Dans le communiqué commun signé par FO, Solidaires, la CGT et la CFDT – cette dernière est la seule centrale à ne pas avoir appelé à la grève –, les syndicats s'inquiètent de la perte de qualité induite par l'automatisation des prévisions météo disponibles sur le site Internet et sur les applications, dans le cadre d'une réorganisation qui est, selon eux, une « conséquence concrète de la réduction des effectifs ».
« Nous n'avons plus assez d'effectifs pour conserver l'ancienne organisation, explique Lionel Althuser, de la CFDT. L'automatisation était donc inéluctable. Mais nous déplorons la façon dont cela se passe. Nous ne sommes pas prêts, les derniers préparatifs ont été faits dans la précipitation, même si on y travaille depuis longtemps. »
Cette bascule intervient en effet après des années de réduction d'effectifs, entamée sous Nicolas Sarkozy, poursuivie sous François Hollande, et accélérée encore par le plan Action publique 2022, lancé par Emmanuel Macron en 2018. En l'espace de quinze ans, Météo-France a ainsi perdu environ 30 % de son personnel, passant de 3 649 personnes en 2008 à 2 586 en 2022.
Son implantation a également été réduite : alors qu'elle comptait 108 centres en France en 2012, elle n'en possède plus que 39 aujourd'hui. Résultat : si des embauches sont prévues pour 2023 et 2024, l'organisation fonctionne en mode dégradé depuis septembre, faute de personnel suffisant.
« Nous ne sommes pas contre l'automatisation en soi, développe Steven Testelin, représentant du syndicat national de la météorologie-CGT. Il est clair que nous n'avons plus besoin d'autant de prévisionnistes que dans les années 1970, puisque les modèles dont nous disposons sont de plus en plus performants.
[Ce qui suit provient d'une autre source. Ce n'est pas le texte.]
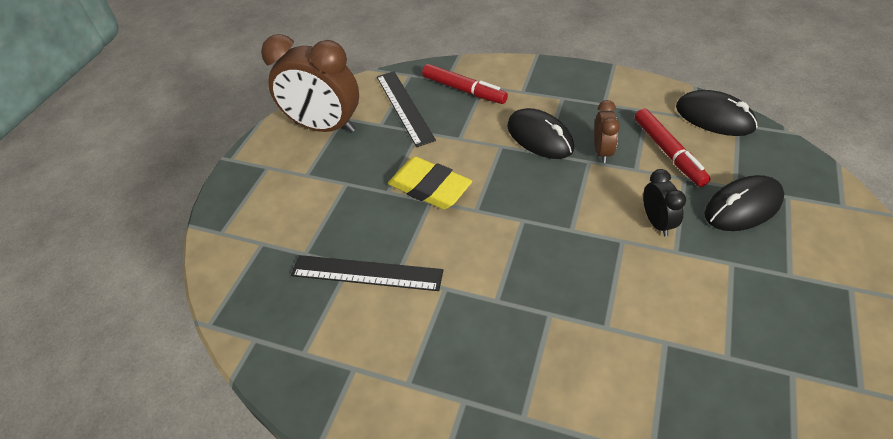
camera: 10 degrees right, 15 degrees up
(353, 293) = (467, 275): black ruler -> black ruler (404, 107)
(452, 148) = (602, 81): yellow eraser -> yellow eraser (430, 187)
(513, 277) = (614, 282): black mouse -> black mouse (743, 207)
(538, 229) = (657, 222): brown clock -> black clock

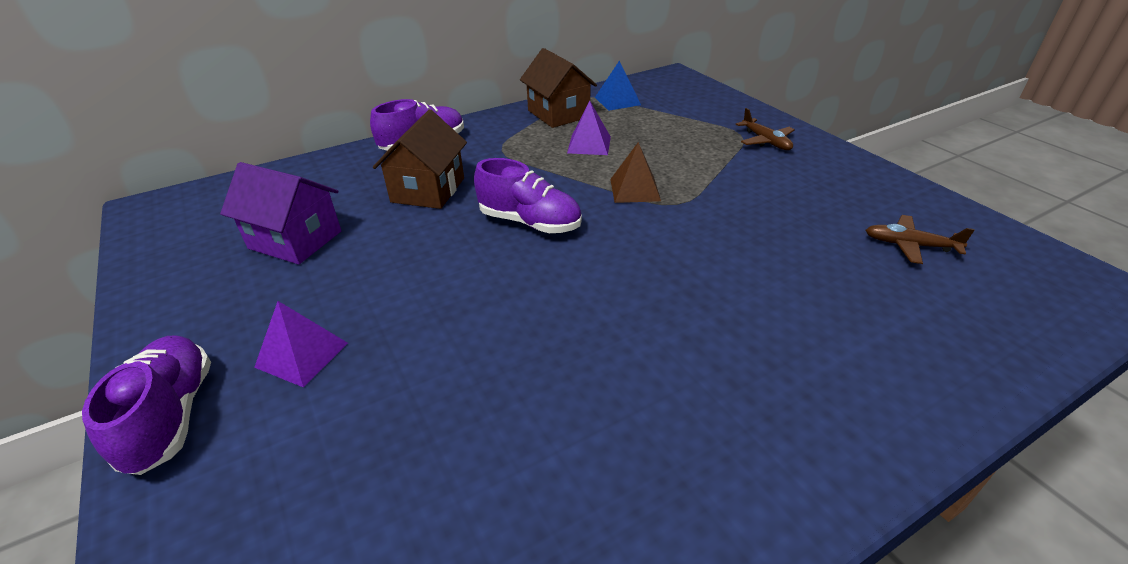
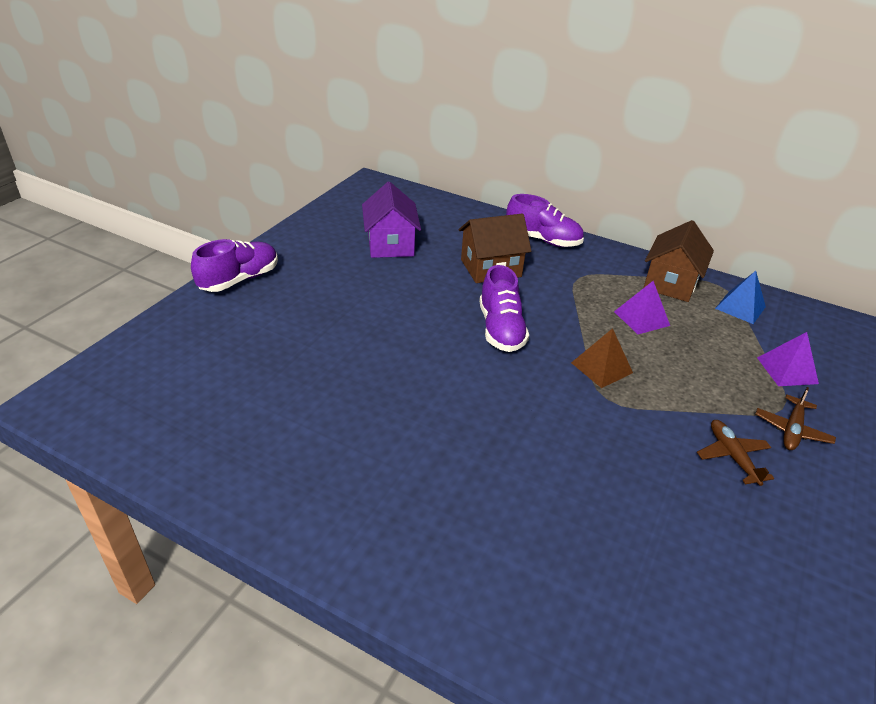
camera: 55 degrees right, 0 degrees up
(302, 355) = (304, 297): purple pyramid -> purple pyramid (787, 370)
(910, 245) = (707, 583): brown plane -> brown plane (732, 456)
Mais ce nouvel algorithme n'existait pas il y a six mois, et cela nous inquiète. L'automatisation pourrait nous permettre d'analyser plus finement, mais c'est l'inverse de ce qu'il se passe. Nous savons déjà que certaines des prévisions du système automatique seront erronées, et il sera difficile de les corriger. »
Aux dires des syndicats, la direction générale de Météo-France revendique un taux de fiabilité supérieur à 95 %. Mais à leurs yeux, le risque demeure : ils craignent en effet que l'algorithme peine à maintenir un si bon score lors des situations « à fort enjeu », les plus complexes à prévoir en termes météo.
« Cet été, l'algorithme prévoyait par exemple des orages sans pluie, souligne Lionel Althuser. C'est pourtant rare, un orage sans pluie… Ce nouvel outil peut s'avérer très bon dans la majorité des cas, mais il risque de commettre des erreurs sur les situations les plus sensibles, où il faut justement en commettre le moins possible. »
Les prévisionnistes s'inquiètent particulièrement des prévisions orageuses et en montagne. Les données sur la limite pluie/neige en altitude, c'est-à-dire la hauteur à laquelle la pluie de vallée se transforme en neige sur les massifs, risquent par exemple d'être moins fiables. Au risque de mettre en danger les habitants, même si l'établissement des vigilances n'est pas concerné par le dispositif.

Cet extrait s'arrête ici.